Under Rule 56(a), “[t]he court shall grant summary judgment if the movant shows that there is no genuine dispute as to any material fact and the movant is entitled to judgment as a matter of law.” The moving party is initially responsible for identifying portions of pleadings and discovery that show the lack of a genuine issue of material fact. Tubacex, Inc. v. M/V Risan, 45 F.3d 951, 954 (5th Cir. 1995). He may meet his burden by pointing out “the absence of evidence supporting the nonmoving party’s case.” Malacara v. Garber, 353 F.3d 393, 404 (5th Cir. 2003). The non-moving party is then required to go beyond the pleadings and show that there is a genuine issue of material fact for trial. Anderson v. Liberty Lobby, Inc., 477 U.S. 242, 248 (1986). To this end he must submit “significant probative evidence” in support of his claim. State Farm Life Ins. Co. v. Gutterman, 896 F.2d 116, 118 (5th Cir. 1990). “If the evidence is merely colorable, or is

not significantly probative, summary judgment may be granted.” Anderson, 477 U.S. at 249 (citations omitted). A court may not make credibility determinations or weigh the evidence in ruling on a motion for summary judgment. Reeves v. Sanderson Plumbing Prods., Inc., 530 U.S. 133, 150 (2000). The court is also required to view all evidence in the light most favorable

to the non-moving party and draw all reasonable inferences in that party’s favor. Clift v. Clift, 210 F.3d 268, 270 (5th Cir. 2000). Under this standard, a genuine issue of material fact exists if a reasonable trier of fact could render a verdict for the nonmoving party.

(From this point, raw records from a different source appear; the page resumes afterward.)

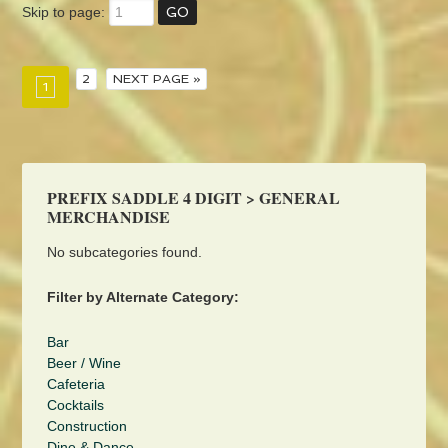
Skip to page:
2
NEXT PAGE »
1
PREFIX SADDLE 4 DIGIT > GENERAL
MERCHANDISE
No subcategories found.
Filter by Alternate Category:
Bar
Beer / Wine
Cafeteria
Cocktails
Construction
Dine & Dance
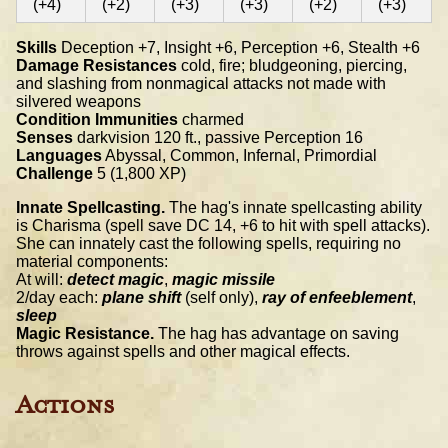
(+4)
(+2)
(+3)
(+3)
(+2)
(+3)
Skills
Deception +7, Insight +6, Perception +6, Stealth +6
Damage Resistances
cold, fire; bludgeoning, piercing,
and slashing from nonmagical attacks not made with
silvered weapons
Condition Immunities
charmed
Senses
darkvision 120 ft., passive Perception 16
Languages
Abyssal, Common, Infernal, Primordial
Challenge
5 (1,800 XP)
Innate Spellcasting.
The hag's innate spellcasting ability
is Charisma (spell save DC 14, +6 to hit with spell attacks).
She can innately cast the following spells, requiring no
material components:
At will:
detect magic
,
magic missile
2/day each:
plane shift
(self only),
ray of enfeeblement
,
sleep
Magic Resistance.
The hag has advantage on saving
throws against spells and other magical effects.
Actions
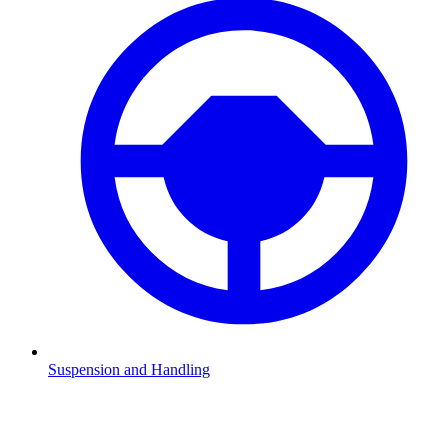
Suspension and Handling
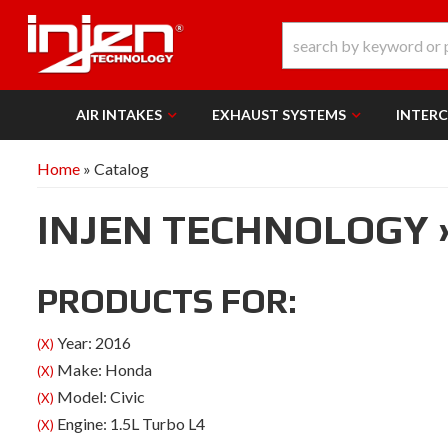
AIR INTAKES
EXHAUST SYSTEMS
INTER
Home
»
Catalog
INJEN TECHNOLOGY
PRODUCTS FOR:
Year: 2016
(X)
Make: Honda
(X)
Model: Civic
(X)
Engine: 1.5L Turbo L4
(X)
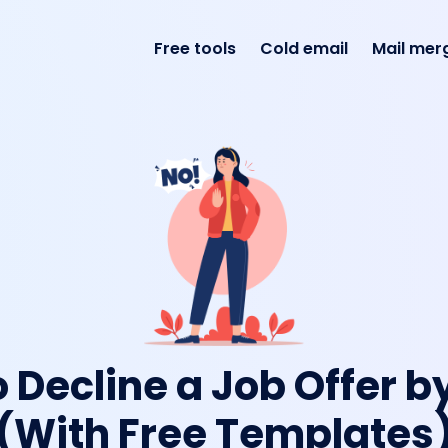
Free tools
Cold email
Mail mer
 Decline a Job Offer b
(With Free Templates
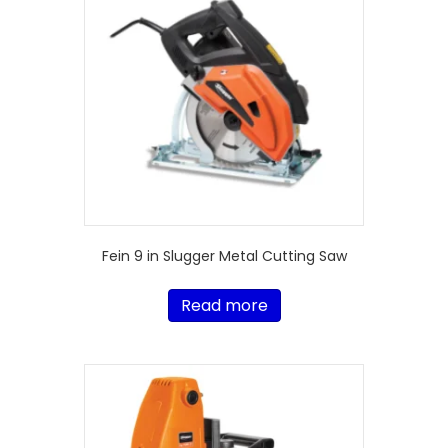
Fein 9 in Slugger Metal Cutting Saw
Read more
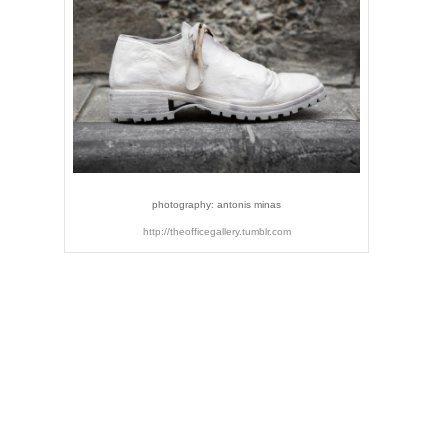
photography: antonis minas
http://theofficegallery.tumblr.com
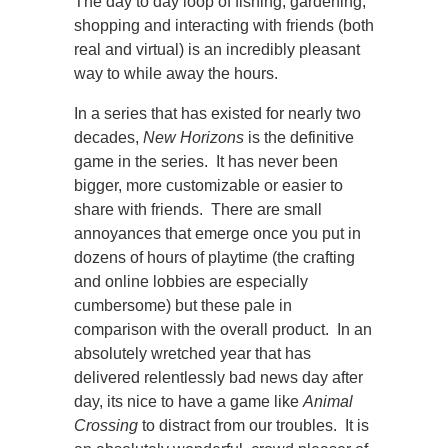
The day to day loop of fishing, gardening,
shopping and interacting with friends (both
real and virtual) is an incredibly pleasant
way to while away the hours.
In a series that has existed for nearly two
decades,
New Horizons
is the definitive
game in the series. It has never been
bigger, more customizable or easier to
share with friends. There are small
annoyances that emerge once you put in
dozens of hours of playtime (the crafting
and online lobbies are especially
cumbersome) but these pale in
comparison with the overall product. In an
absolutely wretched year that has
delivered relentlessly bad news day after
day, its nice to have a game like
Animal
Crossing
to distract from our troubles. It is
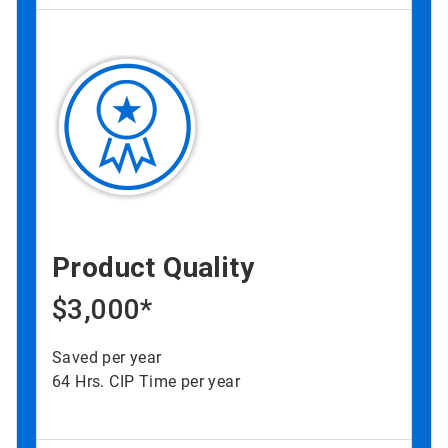
Product Quality
$3,000*
Saved per year
64 Hrs. CIP Time per year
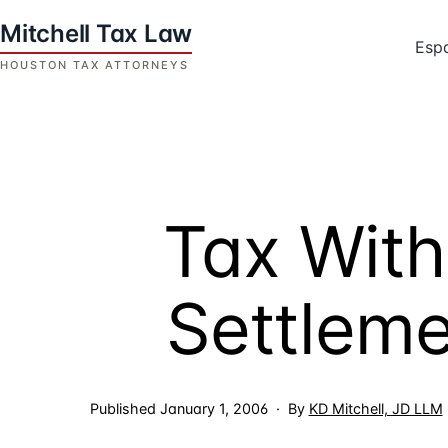
Skip
to
Esp
content
Houston
Tax
Attorneys
|
Mitchell
Tax With
Tax
Law
Settlem
Published
January 1, 2006
By
KD Mitchell, JD LLM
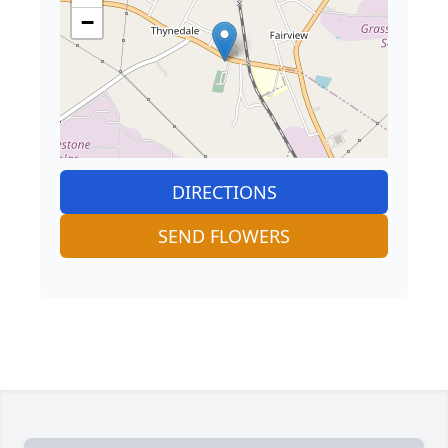
−
DIRECTIONS
SEND FLOWERS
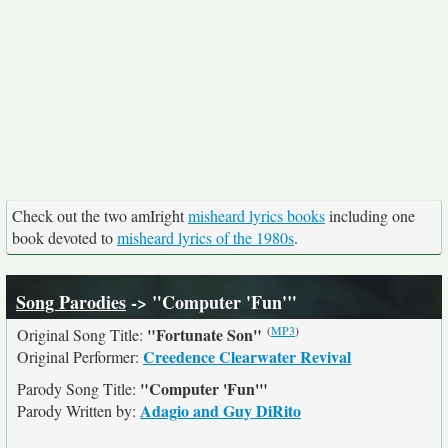
Check out the two amIright
misheard lyrics books
including one
book devoted to
misheard lyrics of the 1980s
.
Song Parodies
-> "Computer 'Fun'"
(
MP3
)
"Fortunate Son"
Original Song Title:
Creedence Clearwater Revival
Original Performer:
"Computer 'Fun'"
Parody Song Title:
Adagio and Guy DiRito
Parody Written by:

Brumfield v. Hollins, 551 F.3d 322, 326 (5th Cir. 2008). III. LAW & APPLICATION

Under McCorpen v. Central Gulf Steamship Corporation, 396 F.2d 547 (5th Cir. 1968), an employer may raise a defense to its obligation of maintenance and cure to an injured seaman by showing that the seaman concealed a preexisting medical condition. Id. To prevail on the defense, the employer must show that: (1) the seaman intentionally concealed or misrepresented information concerning a prior condition or injury; (2) the misrepresented or concealed information was material to the employer's decision to hire the seaman; and (3) [there is] a causal connection between the non-disclosed injury/condition and an injury/condition complained of in the suit at bar.

Hare v. Graham Gulf, Inc., 22 F.Supp.3d 648, 653 (E.D. La. 2014) (citing McCorpen, 396 F.2d at 548–49). However, the defense fails if the vessel owner would have employed the seaman even if the requested disclosure had been made. Id. (citing Jauch v. Nautical Servs., Inc., 470 F.3d 207, 212 (5th Cir. 2006)). The court has already found the first element satisfied in this case1 and so Hooks’s current motion turns on its ability to meet its burden on the second and third elements.

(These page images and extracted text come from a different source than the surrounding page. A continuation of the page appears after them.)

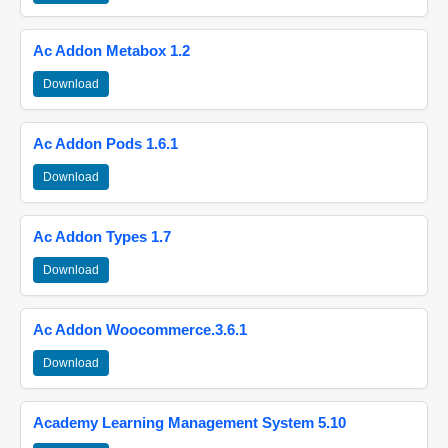
Ac Addon Metabox 1.2
Download
Ac Addon Pods 1.6.1
Download
Ac Addon Types 1.7
Download
Ac Addon Woocommerce.3.6.1
Download
Academy Learning Management System 5.10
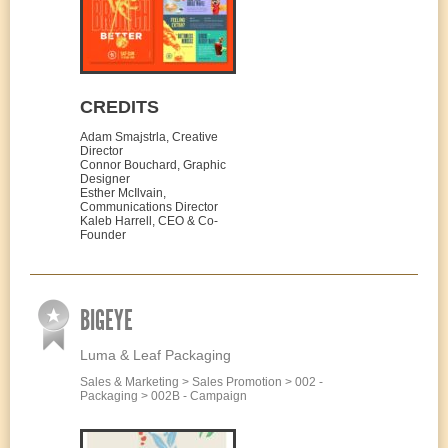
CREDITS
Adam Smajstrla, Creative
Director
Connor Bouchard, Graphic
Designer
Esther McIlvain,
Communications Director
Kaleb Harrell, CEO & Co-
Founder
BIGEYE
Luma & Leaf Packaging
Sales & Marketing > Sales Promotion > 002 -
Packaging > 002B - Campaign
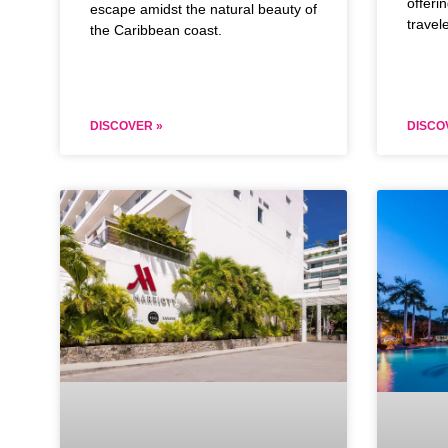
offeri
escape amidst the natural beauty of
travel
the Caribbean coast.
DISCOVER »
DISCO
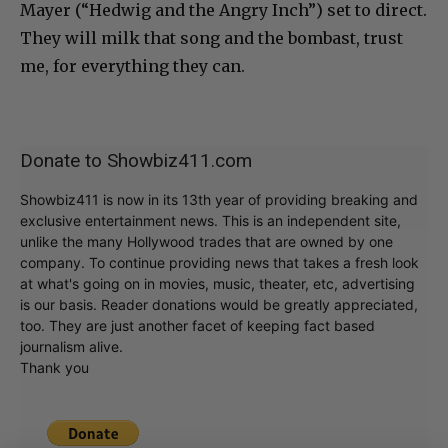
Mayer (“Hedwig and the Angry Inch”) set to direct.
They will milk that song and the bombast, trust
me, for everything they can.
Donate to Showbiz411.com
Showbiz411 is now in its 13th year of providing breaking and
exclusive entertainment news. This is an independent site,
unlike the many Hollywood trades that are owned by one
company. To continue providing news that takes a fresh look
at what's going on in movies, music, theater, etc, advertising
is our basis. Reader donations would be greatly appreciated,
too. They are just another facet of keeping fact based
journalism alive.
Thank you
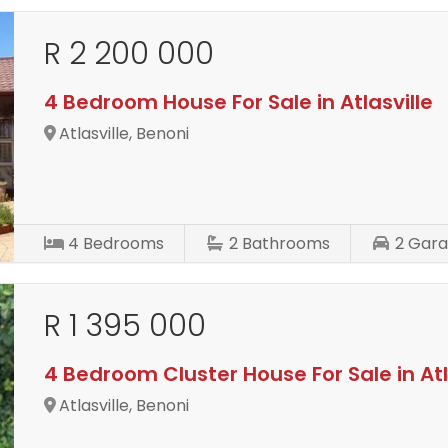
R 2 200 000
4 Bedroom House For Sale in Atlasville
Atlasville, Benoni
4
Bedrooms
2
Bathrooms
2
Gara
R 1 395 000
4 Bedroom Cluster House For Sale in Atl
Atlasville, Benoni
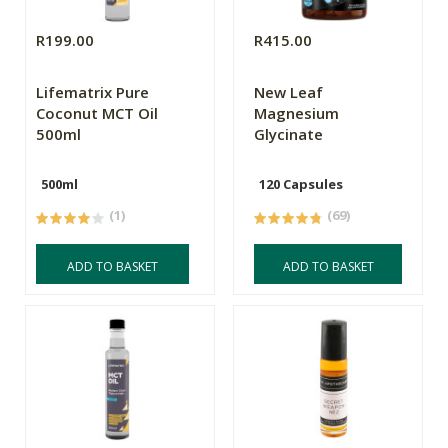
R199.00
R415.00
Lifematrix Pure
New Leaf
Coconut MCT Oil
Magnesium
500ml
Glycinate
500ml
120 Capsules
(1)
(69)
ADD TO BASKET
ADD TO BASKET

1 In opposition to this motion McCoy argues that there is a genuine issue of material fact as to whether he concealed his history of neck problems because he marked “Yes” in response to a question asking about a history of neck or shoulder problems. As the court pointed out in its prior ruling, however, McCoy only disclosed a prior rotator cuff surgery in the space provided to explain his answer and answered “No” in response to a question asking about a history of neck or back problems, though his records reveal a significant history of cervical spine issues and a recommendation for surgery less than two years before he was hired by Hooks. Doc. 40. On these facts the court finds no ambiguity regarding the misrepresentations made by McCoy in his employment application.